● Exercise: Please select every line in the listing below that contains the string "vernier", and copy each one. Case counts.

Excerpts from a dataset
══════════
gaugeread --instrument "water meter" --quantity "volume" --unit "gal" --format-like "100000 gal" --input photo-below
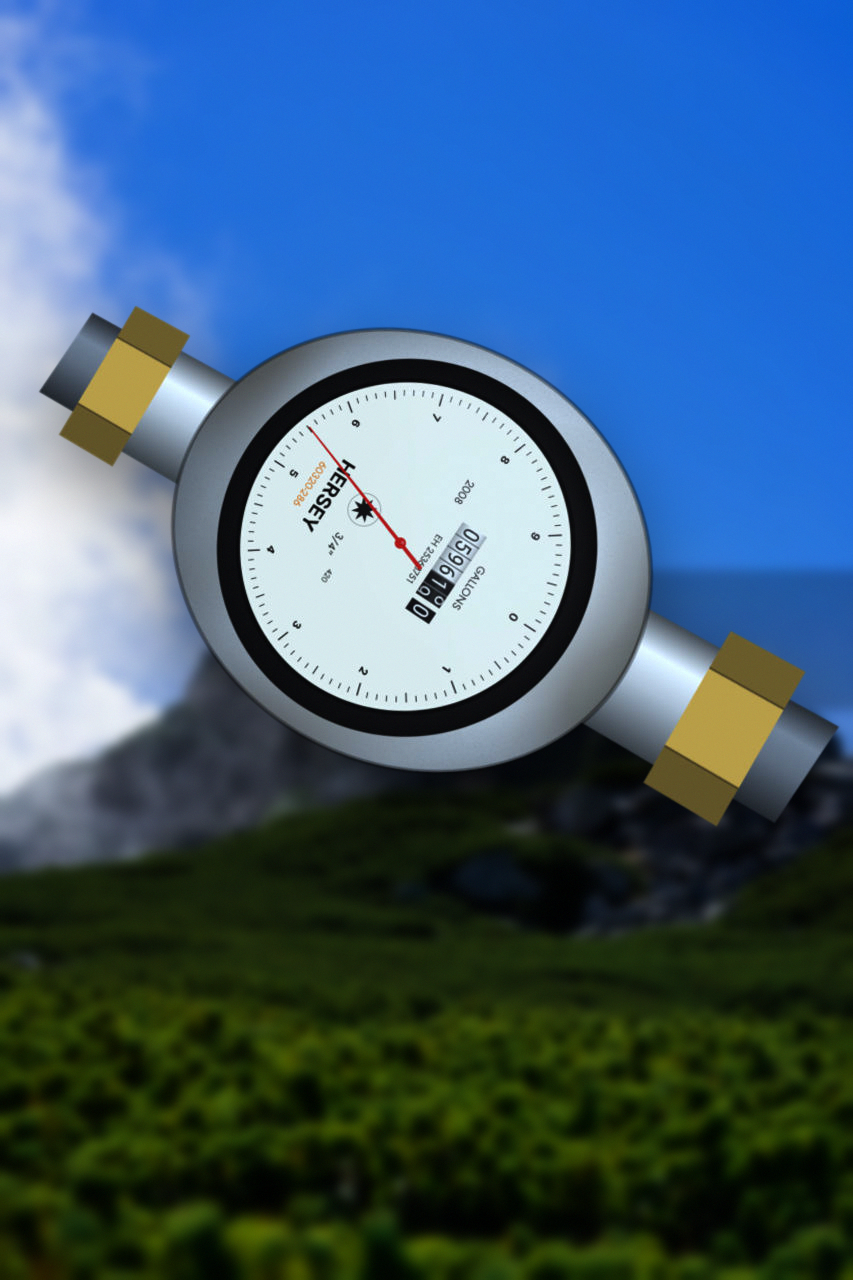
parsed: 596185.5 gal
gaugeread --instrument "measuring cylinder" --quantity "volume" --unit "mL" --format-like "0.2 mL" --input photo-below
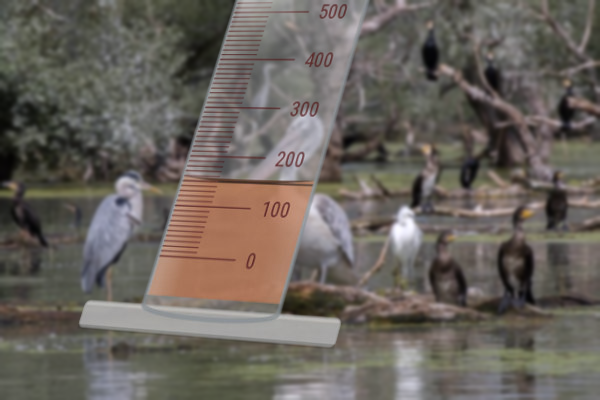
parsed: 150 mL
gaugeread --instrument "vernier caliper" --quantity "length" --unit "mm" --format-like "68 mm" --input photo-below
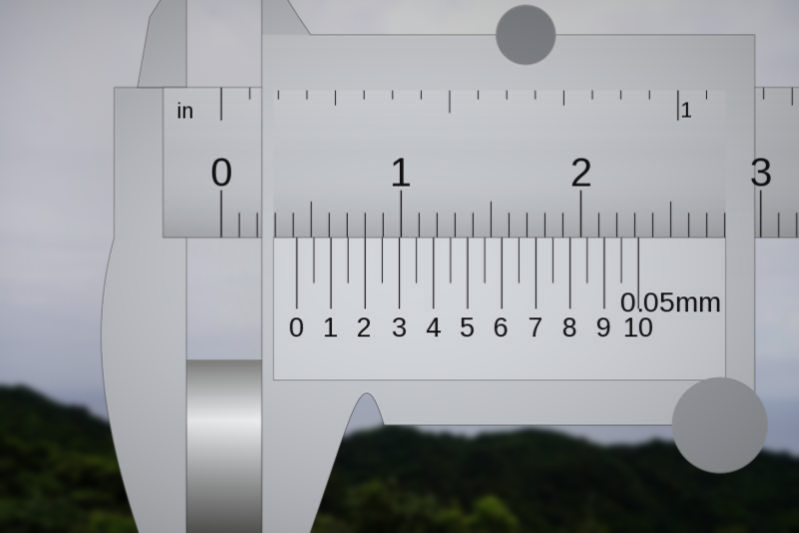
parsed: 4.2 mm
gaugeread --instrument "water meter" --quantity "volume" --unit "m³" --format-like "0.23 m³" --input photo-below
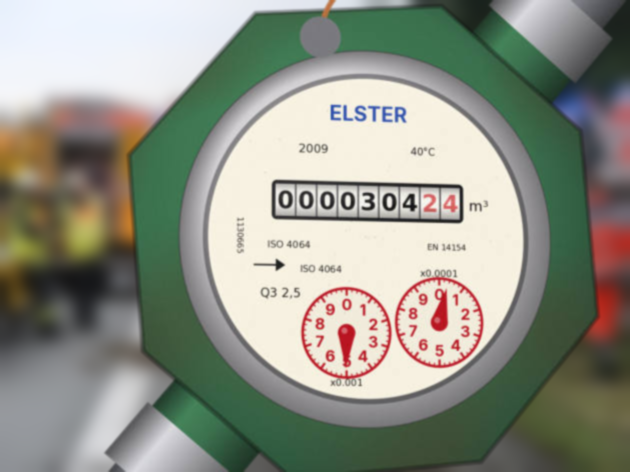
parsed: 304.2450 m³
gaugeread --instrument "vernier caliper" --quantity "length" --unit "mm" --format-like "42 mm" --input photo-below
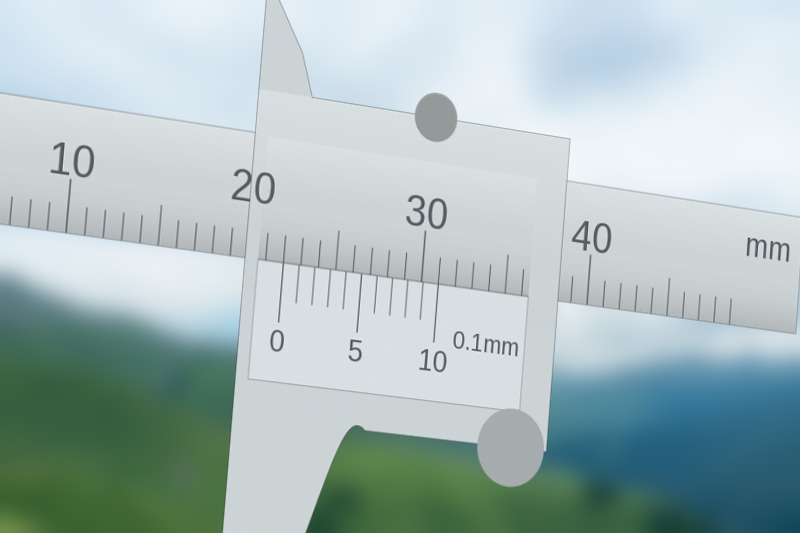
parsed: 22.0 mm
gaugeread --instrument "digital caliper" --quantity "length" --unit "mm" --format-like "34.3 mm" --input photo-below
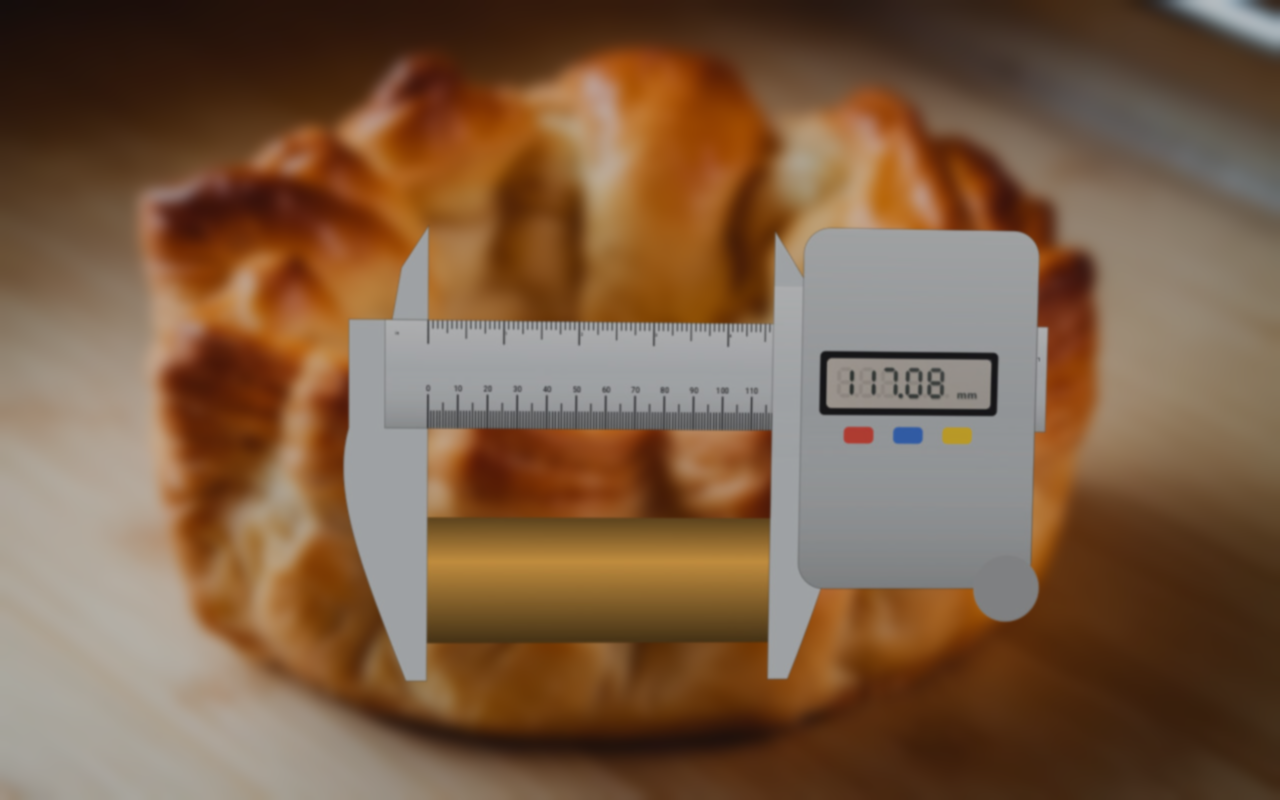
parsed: 117.08 mm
══════════
● Solved problem:
gaugeread --instrument "vernier caliper" --quantity "length" --unit "mm" --format-like "68 mm" --input photo-below
gaugeread --instrument "vernier caliper" --quantity "length" --unit "mm" --format-like "42 mm" --input photo-below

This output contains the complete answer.